The whooping noise ceased and the loudspeaker started. Peter lifted his head. It wasn’t the usual broadcast. Ann had heard it, too. She’d stopped and raised her head to listen.
“Please tune in to your local news program for an update.”
He slogged through the drifts of snow, sliding open the back door and coming inside, snow falling from his shoes to the floor. Ann reached the remote first, pressing the buttons and stopping at the sight of the governor speaking into the camera, his face grave. They stood together, listening.
The girls arrived, breathless, Shazia beside them.

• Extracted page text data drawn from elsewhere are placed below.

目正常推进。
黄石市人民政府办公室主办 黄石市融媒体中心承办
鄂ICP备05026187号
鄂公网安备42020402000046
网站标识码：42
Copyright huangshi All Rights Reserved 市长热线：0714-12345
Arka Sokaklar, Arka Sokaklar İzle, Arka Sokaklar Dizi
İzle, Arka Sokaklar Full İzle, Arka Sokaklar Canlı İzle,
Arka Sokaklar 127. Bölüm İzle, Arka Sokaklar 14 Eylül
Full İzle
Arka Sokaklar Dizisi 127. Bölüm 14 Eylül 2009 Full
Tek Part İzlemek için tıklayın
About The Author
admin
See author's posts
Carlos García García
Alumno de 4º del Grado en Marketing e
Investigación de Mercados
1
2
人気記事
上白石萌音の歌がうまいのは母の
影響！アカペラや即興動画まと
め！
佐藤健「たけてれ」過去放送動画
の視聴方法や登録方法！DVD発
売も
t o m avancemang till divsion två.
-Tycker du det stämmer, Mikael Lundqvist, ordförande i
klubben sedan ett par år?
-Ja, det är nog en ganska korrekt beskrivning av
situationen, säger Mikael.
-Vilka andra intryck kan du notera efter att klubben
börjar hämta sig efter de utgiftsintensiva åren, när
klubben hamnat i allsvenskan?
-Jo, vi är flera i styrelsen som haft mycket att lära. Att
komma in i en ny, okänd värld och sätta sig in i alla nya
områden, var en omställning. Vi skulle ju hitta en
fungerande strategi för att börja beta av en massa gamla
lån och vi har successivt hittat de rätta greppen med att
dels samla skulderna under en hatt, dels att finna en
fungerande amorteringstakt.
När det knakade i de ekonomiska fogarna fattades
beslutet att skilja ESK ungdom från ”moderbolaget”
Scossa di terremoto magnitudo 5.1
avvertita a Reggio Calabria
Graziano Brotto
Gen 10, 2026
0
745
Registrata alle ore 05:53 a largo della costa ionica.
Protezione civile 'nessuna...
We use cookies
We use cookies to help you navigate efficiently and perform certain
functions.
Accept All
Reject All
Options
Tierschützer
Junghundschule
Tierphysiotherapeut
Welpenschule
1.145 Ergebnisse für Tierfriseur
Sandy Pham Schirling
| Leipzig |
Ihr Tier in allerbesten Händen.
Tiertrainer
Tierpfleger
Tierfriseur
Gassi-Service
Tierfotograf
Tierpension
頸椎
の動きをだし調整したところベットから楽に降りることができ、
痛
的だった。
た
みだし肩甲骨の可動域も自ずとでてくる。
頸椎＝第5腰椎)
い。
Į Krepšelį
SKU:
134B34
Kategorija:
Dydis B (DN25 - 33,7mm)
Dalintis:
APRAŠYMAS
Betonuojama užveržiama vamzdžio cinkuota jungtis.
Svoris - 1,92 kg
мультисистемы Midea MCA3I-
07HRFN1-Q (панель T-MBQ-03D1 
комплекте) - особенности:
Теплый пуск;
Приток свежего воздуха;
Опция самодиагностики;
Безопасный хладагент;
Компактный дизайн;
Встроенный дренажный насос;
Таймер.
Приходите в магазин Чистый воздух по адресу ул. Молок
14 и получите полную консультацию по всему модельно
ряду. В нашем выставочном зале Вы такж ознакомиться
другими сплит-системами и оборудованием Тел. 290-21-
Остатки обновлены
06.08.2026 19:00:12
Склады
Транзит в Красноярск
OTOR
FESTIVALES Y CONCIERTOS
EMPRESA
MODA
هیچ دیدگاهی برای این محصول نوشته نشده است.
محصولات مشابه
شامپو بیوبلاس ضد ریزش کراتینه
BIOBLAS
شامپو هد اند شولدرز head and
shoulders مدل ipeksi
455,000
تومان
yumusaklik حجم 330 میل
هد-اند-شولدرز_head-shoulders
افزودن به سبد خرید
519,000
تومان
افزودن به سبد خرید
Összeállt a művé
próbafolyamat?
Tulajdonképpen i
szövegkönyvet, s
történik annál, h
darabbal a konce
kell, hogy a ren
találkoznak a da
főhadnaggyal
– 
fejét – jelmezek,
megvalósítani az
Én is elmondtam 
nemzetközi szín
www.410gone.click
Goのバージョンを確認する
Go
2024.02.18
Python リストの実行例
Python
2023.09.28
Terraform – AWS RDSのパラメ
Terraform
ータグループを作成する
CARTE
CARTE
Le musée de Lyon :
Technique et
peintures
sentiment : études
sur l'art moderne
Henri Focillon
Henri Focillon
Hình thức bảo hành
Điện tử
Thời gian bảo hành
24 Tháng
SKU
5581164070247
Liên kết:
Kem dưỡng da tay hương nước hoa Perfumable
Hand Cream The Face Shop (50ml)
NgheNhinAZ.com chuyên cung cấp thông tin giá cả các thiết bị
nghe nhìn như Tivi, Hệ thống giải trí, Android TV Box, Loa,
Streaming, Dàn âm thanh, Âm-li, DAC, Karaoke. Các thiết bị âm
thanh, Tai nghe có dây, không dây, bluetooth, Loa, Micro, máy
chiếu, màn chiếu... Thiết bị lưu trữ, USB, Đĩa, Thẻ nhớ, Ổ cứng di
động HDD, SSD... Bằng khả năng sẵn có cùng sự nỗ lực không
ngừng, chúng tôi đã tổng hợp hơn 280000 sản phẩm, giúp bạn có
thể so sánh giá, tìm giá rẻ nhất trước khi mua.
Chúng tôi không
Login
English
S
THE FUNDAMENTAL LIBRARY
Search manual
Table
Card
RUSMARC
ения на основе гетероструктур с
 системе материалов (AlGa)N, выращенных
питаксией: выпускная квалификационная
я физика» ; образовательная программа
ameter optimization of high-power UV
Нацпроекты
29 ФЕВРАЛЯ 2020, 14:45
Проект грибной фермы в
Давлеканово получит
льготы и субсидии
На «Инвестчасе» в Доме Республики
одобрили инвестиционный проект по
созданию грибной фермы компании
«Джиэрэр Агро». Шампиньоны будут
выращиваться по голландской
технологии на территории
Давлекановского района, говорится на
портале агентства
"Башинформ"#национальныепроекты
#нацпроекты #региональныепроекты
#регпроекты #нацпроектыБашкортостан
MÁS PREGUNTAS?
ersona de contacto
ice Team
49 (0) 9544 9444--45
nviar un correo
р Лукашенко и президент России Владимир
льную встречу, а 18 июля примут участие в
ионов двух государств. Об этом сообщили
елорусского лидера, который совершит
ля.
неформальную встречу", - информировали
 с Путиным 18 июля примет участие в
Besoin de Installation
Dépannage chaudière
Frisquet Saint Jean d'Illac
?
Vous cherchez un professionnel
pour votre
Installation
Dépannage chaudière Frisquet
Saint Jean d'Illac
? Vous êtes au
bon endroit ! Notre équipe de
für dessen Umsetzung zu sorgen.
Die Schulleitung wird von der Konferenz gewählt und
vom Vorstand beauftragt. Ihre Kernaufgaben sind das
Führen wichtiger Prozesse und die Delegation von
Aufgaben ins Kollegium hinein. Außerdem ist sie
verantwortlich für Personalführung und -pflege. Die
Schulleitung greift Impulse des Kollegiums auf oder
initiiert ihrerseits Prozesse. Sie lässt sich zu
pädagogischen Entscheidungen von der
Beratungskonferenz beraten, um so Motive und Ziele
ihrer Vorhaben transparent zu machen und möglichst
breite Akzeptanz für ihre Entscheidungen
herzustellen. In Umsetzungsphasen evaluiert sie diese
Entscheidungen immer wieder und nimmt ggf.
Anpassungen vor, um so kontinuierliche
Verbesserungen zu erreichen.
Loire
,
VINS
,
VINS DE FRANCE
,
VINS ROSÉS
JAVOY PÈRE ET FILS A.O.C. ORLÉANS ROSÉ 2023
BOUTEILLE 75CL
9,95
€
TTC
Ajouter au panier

Peter stared at the screen.
“… following reports of multiple outbreaks in Columbus, Cleveland, Cincinnati, Toledo, and Dayton …”
All those cities?
He felt a tug on his coat sleeve and glanced down to see Maddie looking up at him, her blue eyes wide and her cheeks rosy. “What’s he saying, Daddy?”
He put his hand on her shoulder. “Hold on, honey.”
“… closing our state borders to all incoming and outgoing traffic, excepting deliveries of essential food, medicine, and fuel.”
Quarantine.
The cities that locked themselves up during the 1918 flu pandemic had suffered fewer casualties. Philadelphia had been the slowest to react. The city had been decimated.
LIFTING HIS HEAD FROM THE PILLOW, PETER YAWNED AND looked around. The room was full dark, the snow packed tight against the small windows set high along the basement ceiling. He had the vague sense that a lot of time had passed. Groggily, he got to his feet, found his slippers, and made his way upstairs.